Após um processo administrativo feito pela Prefeitura de Salvador, três servidores sindicalistas foram demitidos por envolvimento no episódio deinvasão à Câmara de Vereadores em maio do ano passado. Na ocasião, um grupo de servidores protestava contra um projeto de lei do prefeito Bruno Reis (UB) que previa reajuste salarial.
De acordo com a portaria da Prefeitura de Salvador, foram demitidos da administração municipal o líder sindical Bruno Carianha, o agente de trânsito e transporte Helivaldo Passos de Alcântara e Marcelo da Rocha Oliveira, integrante da Guarda Civil Municipal.
O vereador Maurício Trindade (PP), um dos agredidos pelos manifestantes durante a invasão ao Centro de Cultura da Câmara, disse que “a justiça foi feita”. Trindade classificou o episódio como um grave ataque à democracia e disse que o ato foi pior do que o 8 de Janeiro.

*DADOS BRUTOS*:
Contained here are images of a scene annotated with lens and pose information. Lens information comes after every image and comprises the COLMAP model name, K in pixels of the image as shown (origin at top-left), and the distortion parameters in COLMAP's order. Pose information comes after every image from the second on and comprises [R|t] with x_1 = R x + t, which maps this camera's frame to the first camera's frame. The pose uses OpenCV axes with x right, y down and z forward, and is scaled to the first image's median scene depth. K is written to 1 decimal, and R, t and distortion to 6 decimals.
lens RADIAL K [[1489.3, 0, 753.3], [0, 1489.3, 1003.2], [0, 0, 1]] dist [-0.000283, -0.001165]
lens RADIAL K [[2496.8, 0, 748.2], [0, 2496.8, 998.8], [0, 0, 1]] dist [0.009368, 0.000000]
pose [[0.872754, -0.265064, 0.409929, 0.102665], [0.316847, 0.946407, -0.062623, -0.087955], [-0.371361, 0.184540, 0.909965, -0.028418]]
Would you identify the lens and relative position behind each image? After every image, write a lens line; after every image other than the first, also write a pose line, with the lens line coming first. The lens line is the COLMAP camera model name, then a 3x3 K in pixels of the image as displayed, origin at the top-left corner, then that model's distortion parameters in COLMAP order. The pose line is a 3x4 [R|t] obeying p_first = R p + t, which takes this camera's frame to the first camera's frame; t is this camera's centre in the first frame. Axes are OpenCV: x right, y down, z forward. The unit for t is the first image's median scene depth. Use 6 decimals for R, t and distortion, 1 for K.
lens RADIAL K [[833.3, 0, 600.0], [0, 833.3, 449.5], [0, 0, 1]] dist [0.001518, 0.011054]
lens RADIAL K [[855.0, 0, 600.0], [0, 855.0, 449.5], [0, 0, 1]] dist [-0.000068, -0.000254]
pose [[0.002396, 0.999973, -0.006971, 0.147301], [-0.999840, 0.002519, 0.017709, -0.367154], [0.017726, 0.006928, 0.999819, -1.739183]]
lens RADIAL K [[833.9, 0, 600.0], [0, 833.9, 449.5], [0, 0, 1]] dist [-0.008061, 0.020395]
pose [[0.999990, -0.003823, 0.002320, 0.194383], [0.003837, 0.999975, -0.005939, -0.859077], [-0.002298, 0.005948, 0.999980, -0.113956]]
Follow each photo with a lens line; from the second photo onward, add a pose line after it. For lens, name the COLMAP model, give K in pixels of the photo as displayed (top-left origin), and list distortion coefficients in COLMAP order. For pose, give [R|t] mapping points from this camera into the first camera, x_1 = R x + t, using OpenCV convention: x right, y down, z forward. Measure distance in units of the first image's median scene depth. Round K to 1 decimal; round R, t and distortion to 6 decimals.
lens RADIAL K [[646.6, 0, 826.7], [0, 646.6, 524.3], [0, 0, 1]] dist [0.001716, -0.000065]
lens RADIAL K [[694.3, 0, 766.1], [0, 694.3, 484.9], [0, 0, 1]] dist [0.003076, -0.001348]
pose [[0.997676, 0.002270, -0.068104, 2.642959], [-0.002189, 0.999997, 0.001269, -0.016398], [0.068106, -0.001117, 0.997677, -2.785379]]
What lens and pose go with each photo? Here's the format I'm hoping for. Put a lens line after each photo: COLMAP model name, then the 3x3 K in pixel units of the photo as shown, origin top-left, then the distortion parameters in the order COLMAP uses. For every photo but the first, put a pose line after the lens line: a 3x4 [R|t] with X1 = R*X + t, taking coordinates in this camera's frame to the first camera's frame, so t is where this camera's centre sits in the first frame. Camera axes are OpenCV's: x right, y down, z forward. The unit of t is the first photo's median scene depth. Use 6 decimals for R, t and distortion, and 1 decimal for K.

*O QUE SE ESPERA*:
Reescreva tudo o que vai de "O vereador Maurício" até "8 de Janeiro." na notícia sobre as demissões de servidores em Salvador, trocando "manifestantes" por "sindicalistas".

*RESULTADO DO EXERCÍCIO*:
O vereador Maurício Trindade (PP), um dos agredidos pelos sindicalistas durante a invasão ao Centro de Cultura da Câmara, disse que “a justiça foi feita”. Trindade classificou o episódio como um grave ataque à democracia e disse que o ato foi pior do que o 8 de Janeiro.